One of the assassins who posed as a police officer and killed by Allan during the shoot-out is the younger brother of Killer Wong, a former Chinese soldier who fought together with his brother. Wong swears vengeance on Allan.

In the meantime, Michelle shows her attraction, which understandably had been growing since the beginning, to Allan after using her transmitter to make him storm the bedroom and "protect" her. He leaves to continue his duties, leaving her panting behind the door.

Things come to a climax when the transmitter sounds again, this time in earnest. Wong and a group of assassins storm the penthouse and start a gunfight. Both policemen and Allan rush to protect her; Ken, the younger cop, was killed by Wong himself. Allan uses his firearm and martial skills and, after darkening the room, cunningly takes out all the assailants until only Wong is left. He and Wong have a long fight, complicated by leaking gas which threatens to black both out. Eventually Wong recovers a pistol and takes the girl hostage. James arrives unawares, and attempts to dissuade Wong from shooting by offering to pay Wong, but Wong refuses. When an opportunity arrises as the assassin backs away, Allan shields Michelle with his body and takes two shots but manages to pull out a bayonet, with which he had been previously wounded, from his chest and throw it towards Wong's neck, killing him.

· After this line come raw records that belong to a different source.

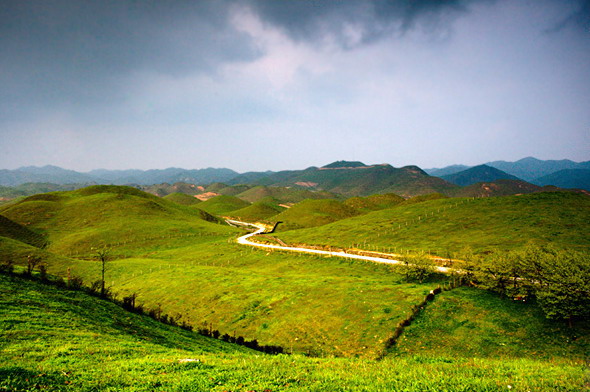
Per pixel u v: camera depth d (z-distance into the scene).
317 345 40.16
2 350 16.80
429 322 39.84
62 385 12.62
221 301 59.31
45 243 143.25
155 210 197.38
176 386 13.17
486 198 124.06
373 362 19.62
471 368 16.53
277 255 102.94
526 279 44.25
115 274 87.25
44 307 27.59
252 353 34.03
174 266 90.25
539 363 18.88
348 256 89.12
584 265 37.34
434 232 100.31
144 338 27.09
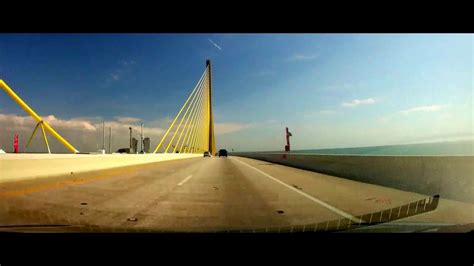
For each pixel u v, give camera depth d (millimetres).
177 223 6887
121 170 24172
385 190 12578
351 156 17734
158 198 10531
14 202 9422
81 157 22422
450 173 10023
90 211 8203
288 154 33219
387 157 13984
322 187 13672
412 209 8445
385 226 6484
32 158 17031
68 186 13398
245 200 10188
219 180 16812
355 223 6828
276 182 15859
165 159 51531
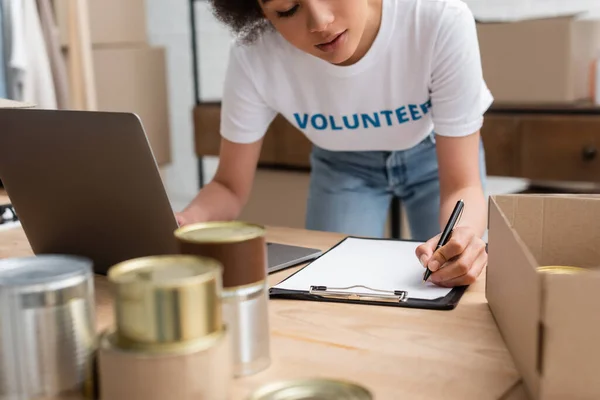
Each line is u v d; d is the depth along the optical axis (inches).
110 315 35.6
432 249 41.9
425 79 57.2
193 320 22.0
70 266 24.6
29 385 23.3
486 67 109.7
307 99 61.2
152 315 21.6
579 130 100.3
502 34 107.4
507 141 106.1
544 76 105.3
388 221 108.4
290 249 47.9
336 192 73.8
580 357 24.1
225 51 165.5
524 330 27.0
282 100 61.6
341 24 47.9
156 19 173.6
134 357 21.5
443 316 35.0
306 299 37.9
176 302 21.7
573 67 103.7
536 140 103.7
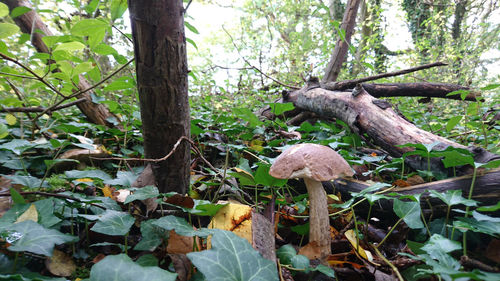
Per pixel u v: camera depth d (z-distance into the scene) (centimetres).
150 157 32
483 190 29
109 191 37
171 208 33
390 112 44
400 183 35
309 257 29
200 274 24
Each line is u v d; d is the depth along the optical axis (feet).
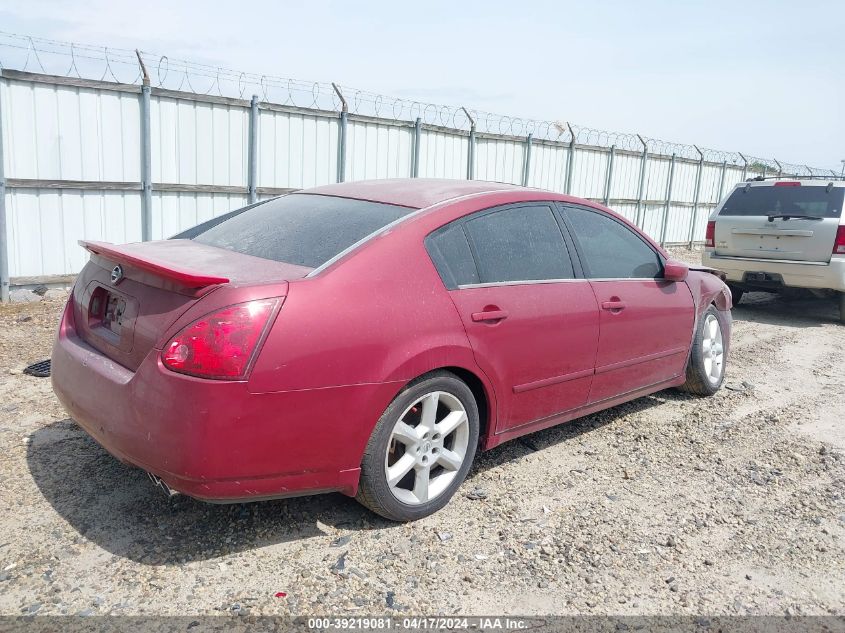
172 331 8.80
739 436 15.72
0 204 26.91
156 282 9.38
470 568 9.79
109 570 9.21
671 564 10.24
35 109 27.37
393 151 39.81
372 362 9.66
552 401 13.08
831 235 28.76
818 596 9.67
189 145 31.96
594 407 14.37
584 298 13.32
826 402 18.83
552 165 50.67
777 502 12.50
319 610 8.66
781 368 22.47
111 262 10.41
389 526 10.77
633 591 9.52
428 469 10.89
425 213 11.31
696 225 67.36
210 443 8.55
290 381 8.95
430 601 9.00
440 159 42.63
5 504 10.73
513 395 12.09
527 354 12.12
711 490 12.84
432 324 10.43
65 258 29.19
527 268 12.47
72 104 28.30
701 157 64.59
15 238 27.68
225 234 12.35
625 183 57.57
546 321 12.39
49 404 15.07
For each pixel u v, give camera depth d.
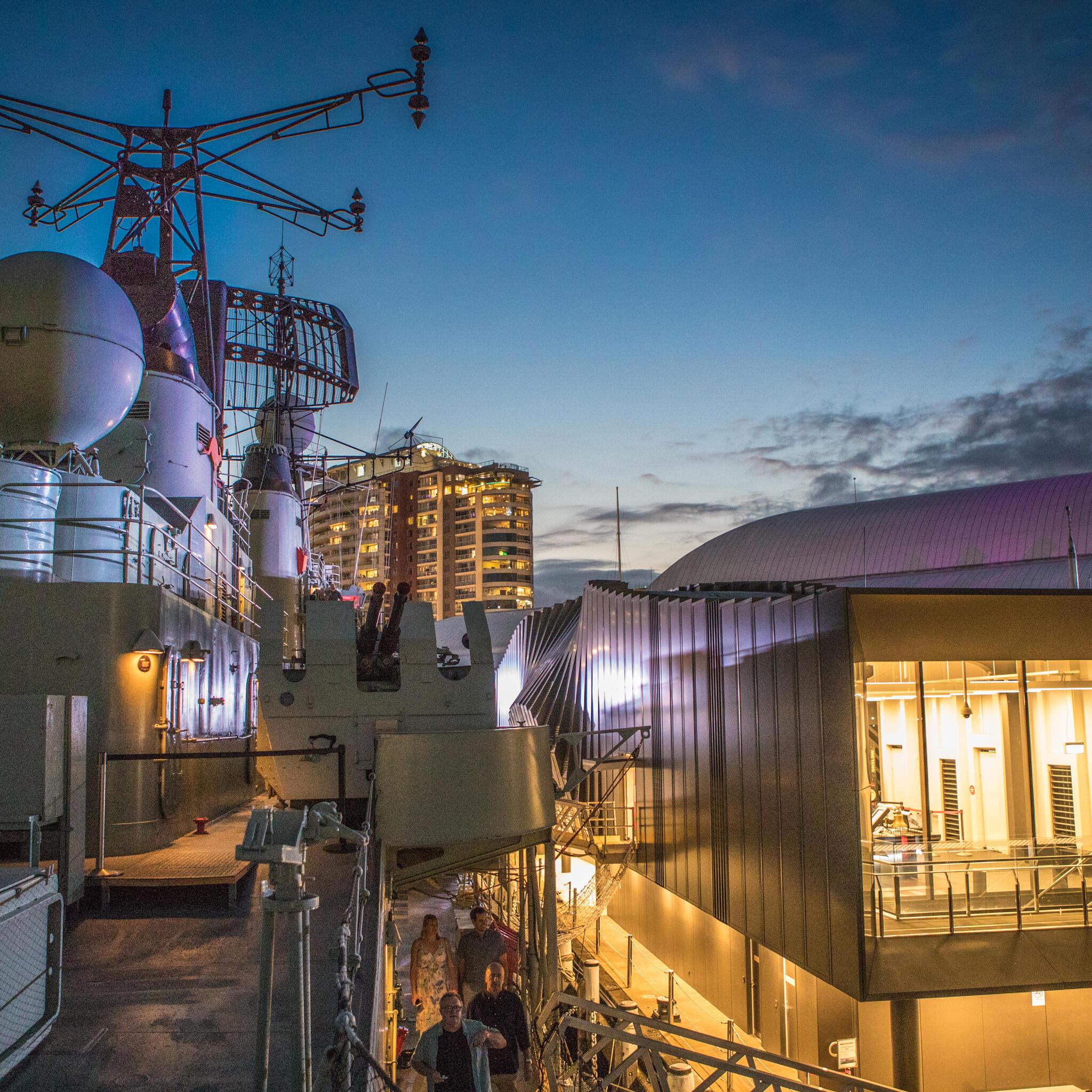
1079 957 15.46
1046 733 17.17
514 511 155.62
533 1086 8.88
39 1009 5.77
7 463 11.50
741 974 20.42
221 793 14.51
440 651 14.70
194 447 19.06
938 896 15.82
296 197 21.22
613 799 28.75
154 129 19.77
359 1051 4.09
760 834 19.05
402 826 11.66
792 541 75.44
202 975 7.11
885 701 16.91
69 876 8.39
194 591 16.23
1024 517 65.69
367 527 140.50
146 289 19.41
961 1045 16.34
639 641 27.30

Before the film ends, James drives Michelle to the border between Hong Kong and mainland China as she tries to see Allan a final time before he heads back to China but guards at the checkpoint deny them entry into the mainland. However, Allan leaves Michelle with the box that held the watch she had given to him as a present and he had tried to refuse. However, when she opens it, the box contains his own watch, while Fat Po receives Allan's payment money to fund his son's school tuition. Michelle cries out Allan's name just as his car drives away from the border back into the mainland.

==Cast==
- Jet Li as Allan Hui Ching-yeung (John Chang in the American release)
- Christy Chung as Michelle Yeung
- Kent Cheng as Charlie Leung Kam-po ("Fat Po") (Sergeant Lau in the American release)
- Sing Ngai as Killer Wong (Wang Wenjun in the American release)
- Joey Leung as Keung (Ken in the American release)
- Ng Wai-kwok as James Song Sai-cheung
- William Chu as Billy
- Wong Kam-kong as Chiu Kwok-man (uncredited)
- Wong Wah-woh as Coroner (uncredited)
- Corey Yuen as Shopper in Mall (uncredited)
- Sam Wong
- Gary Mak as Assassin in Shopping Center
- Kevan Cummins as bodyguard to US President

==Production==
Shooting took place in Hong Kong.

==Release==
The film was banned in China after production was finished. However, Jet Li spoke against the censorship of his films.

=== Home media ===
DVD was released in Region 1 in the United States on August 15, 2000, and Region 2 in the United Kingdom on 29 April 2002, it was distributed by Dimension Home Video.

=== Television ===
In the United Kingdom, the film (released as Jet Li's The Defender) was watched by 1.3 million viewers on television in 2004, making it the year's fourth most-watched foreign-language film on television (below Crouching Tiger, Hidden Dragon, First Strike, and Fong Sai-yuk II). It was later watched by 600,000 UK viewers in 2006, making it the year's most-watched foreign-language film on BBC1. Combined, the film drew a million UK viewership in 2004 and 2006.

==Reception==
At the Hong Kong box office, the film grossed HK$11,193,177.

Rotten Tomatoes, a review aggregator, reports that 71% of seven surveyed critics gave the film a positive review; the average rating is 5.5/10. Joey O'Byan of The Austin Chronicle rated it 2.5/5 stars and called it "lively, unpretentious fun". Aaron Beierle of DVD Talk rated it 2/5 stars and wrote, "An ok movie; sort of entertaining at times, but not great."